16 Jun


What is an Elevator Pitch? If you ever want to grab an agent, you must grab their attention. If you want to get a traditional publishing deal, you’ll need an agent – probably.

 An elevator pitch is one or two small sentences, at most, that describe what your book is about. The idea is that it can be said to someone in an elevator between floors. (it’s not easy to summarise a book like this, but it's vital). Yes, elevator is an American term but Lift Pitch – sounds like something that happens at the end of the football season and doesn’t have that ring to it. Anyway,

 Why should you take any notice of what I say?  I had an agent once. We didn’t get on. It happens. I picked her on her reputation and author list (which is kind of all you’ve got to go on at first.) But it’s like any relationship. There needs to be compatibility, and we weren’t. But I’m getting ahead of myself. (I do that a lot). Some people call it enthusiasm – my wife calls it annoying! 

OK, elevator pitches. Why should you listen to me? One of my best buddies is a literary agent. She’s pretty – which is nice, and she’s gay which is also nice because it means that girl/boy thing, that gets in the way, doesn’t. I’ll call her Hannah because that’s her name. We don’t see each other as much as we used to because she moved to London. I’m in Edinburgh. It’s a long trip on the train. I miss her, but her insights into the agency world are as valid now as they ever were and haven’t changed much over the years if you like, this is as much her article as mine. She won’t ever represent me. She doesn’t dabble in my genre, but even if she did – she wouldn’t – it would be weird. Her words, not mine. 

Submissions Each week, she receives in her email box between 28 & 52 submissions. They are very precise numbers but she’s like that. October is her busiest month. I don’t know why, neither does she. Hannah chooses which emails to open SOLELY on the elevator pitch at the top of the email. That’s it. The next Colleen Hoover could lurk in the email, but she doesn’t care. She’s too busy, as are all her contemporaries. Her commitment is to her existing clients. They are the ones who generate her income. Now that she’s based in London, that income needs to stretch even further than it did when she lived here. She doesn’t need any new clients. But she’s too scared to completely close off her inbox just in case the next Colleen Hoover is lurking there, even though she wouldn’t know unless she can write a good elevator pitch. Last year she took on three new authors. Colleen Hoover wasn’t one of them. 

Writing an elevator pitch.  Is very difficult. You’re being asked to summarise an 80k-word book in two sentences. It’s not fair, is it?

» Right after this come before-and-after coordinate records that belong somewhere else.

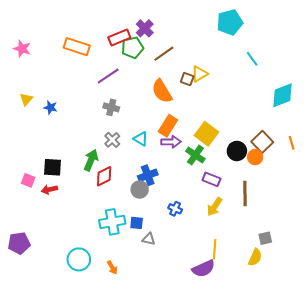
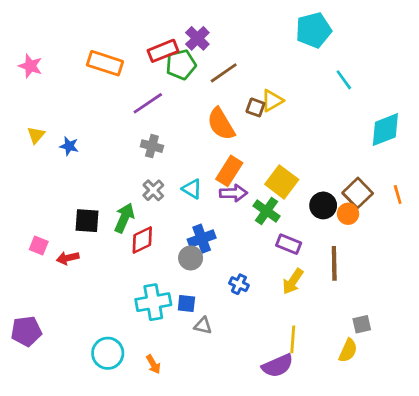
black square: (52, 167) -> (87, 221), moved

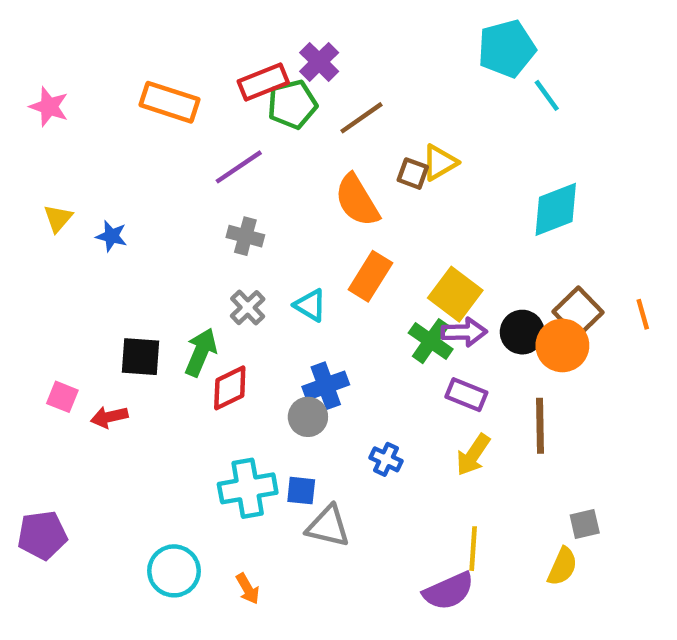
cyan line: (344, 80) -> (547, 95), moved
cyan diamond: (385, 130) -> (556, 209), moved
purple arrow: (233, 193) -> (464, 332), moved
orange circle: (348, 214) -> (562, 345), size x1.5
gray triangle: (203, 326) -> (328, 526), size x1.5

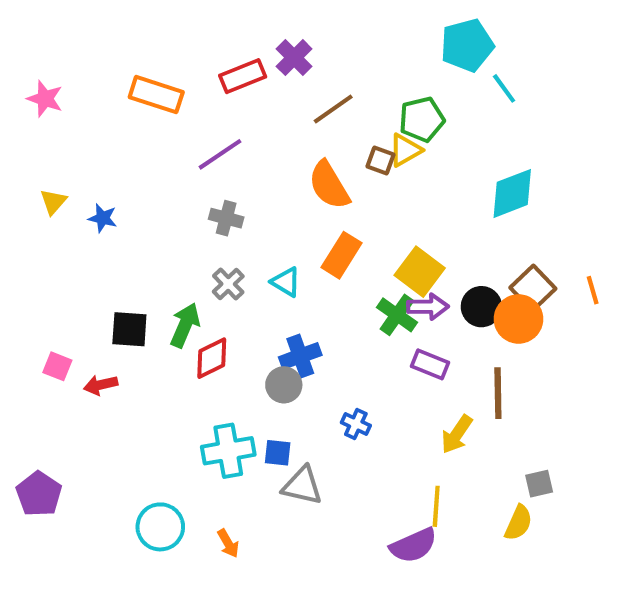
green pentagon: (292, 104) -> (422, 119), moved
yellow arrow: (473, 455) -> (457, 434), moved
purple pentagon: (42, 535) -> (39, 494), turned -30

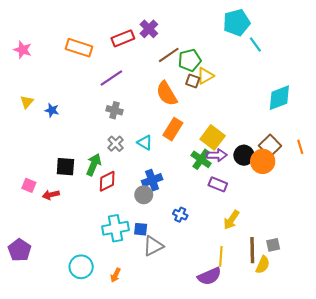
green pentagon: (422, 119) -> (190, 60), moved
cyan diamond: (512, 193) -> (279, 98), moved
brown line: (498, 393) -> (252, 250), moved
gray triangle: (302, 486) -> (153, 246), turned -40
orange arrow: (228, 543) -> (116, 275), turned 56

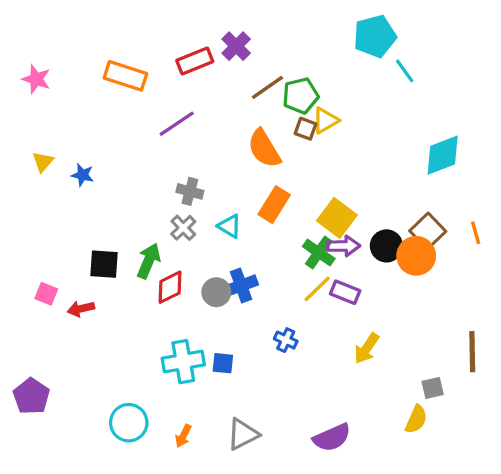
gray cross: (114, 110) -> (190, 191), moved
gray circle: (144, 195) -> (216, 292), moved
gray triangle: (153, 246) -> (243, 434), moved
brown line: (252, 250) -> (472, 352), moved
yellow line: (221, 256) -> (317, 289), moved, turned 42

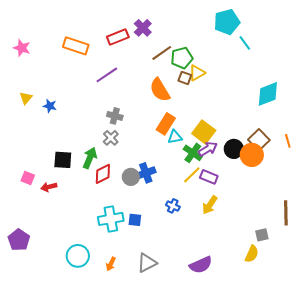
cyan triangle: (230, 226) -> (175, 137), moved, turned -42
purple arrow: (343, 246) -> (208, 149), turned -30
yellow arrow: (367, 348) -> (210, 205), moved

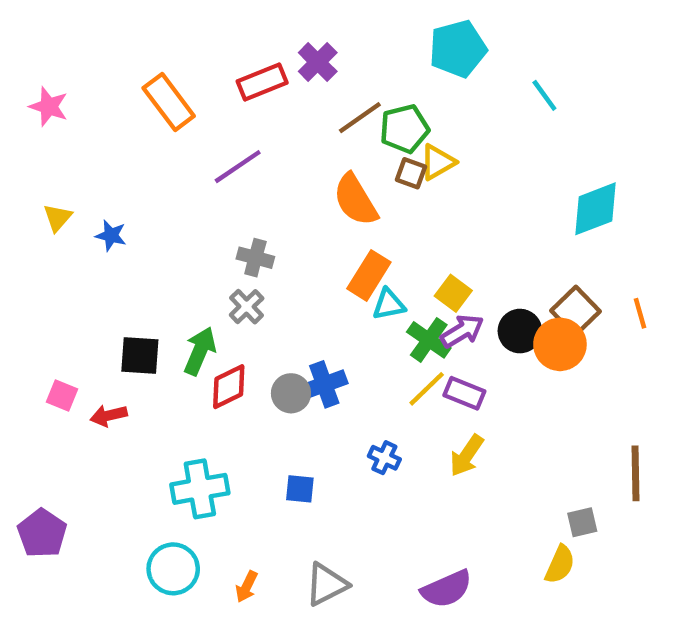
cyan pentagon: (227, 22) -> (458, 49), moved
orange rectangle: (76, 46) -> (169, 102), turned 35
yellow square: (204, 132) -> (453, 293), size x0.7
cyan cross: (111, 219) -> (200, 489), moved

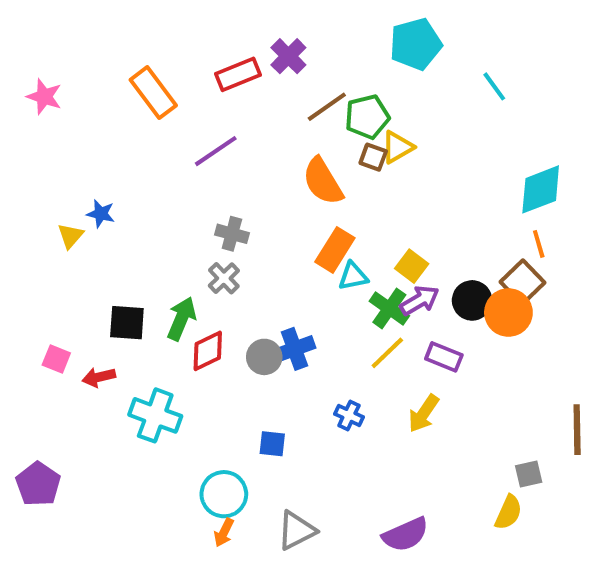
yellow triangle: (58, 218) -> (70, 236), moved
orange line: (640, 313) -> (539, 244), moved
purple rectangle: (464, 393) -> (444, 357), moved
cyan cross: (200, 489) -> (155, 415), moved, turned 30
cyan circle: (173, 569) -> (224, 494), moved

But then, neither is life.   You might have written the best novel ever. (You probably haven’t but it’s possible.) You can have a brilliant author profile and synopsis, but it is all for nothing if you don’t immediately catch the reader's eye. I’m not suggesting that all agents work like Hannah, but many will/do. They are so inundated with stuff they have to be brutal. I might do a whole bit on pitches one day, having done literally hundreds of them, mostly unsuccessfully, but that’s when you learn. I will say here that a few publishers still accept direct submissions, BUT A WARNING – you will only get one chance with them. I advise you to perfect the manuscript and your approach first. Try it out on agents and react to any feedback they give you before you send it to a publisher. It is better to try and fail, learn, and adjust with agents (there are more of them) than a direct publisher of your genre.

 Elevator Pitch Examples I have pulled a few from Amazon today just to give you an idea: 

One Day With You by Shari Low: One day, five lives, but whose heart will be broken by nightfall?

 Red Queen by Juan Gomez-Jurado:Antonia Scott is special. Very special. She is not a policewoman or a lawyer. She has never wielded a weapon or carried a badge, and yet, she has solved dozens of crimes.

 These are probably not brilliant examples, but they give you an idea of why an agent might want to read more. My first novel Love Byte had an elevator pitch that said: If your dead wife emailed you, offering to find you a new girlfriend, what would you do? 

It’s not a gimmick, an elevator pitch is the key to getting noticed in a heartbeat which is all you will normally get from an agent or publisher (if you can find one that accepts direct approaches).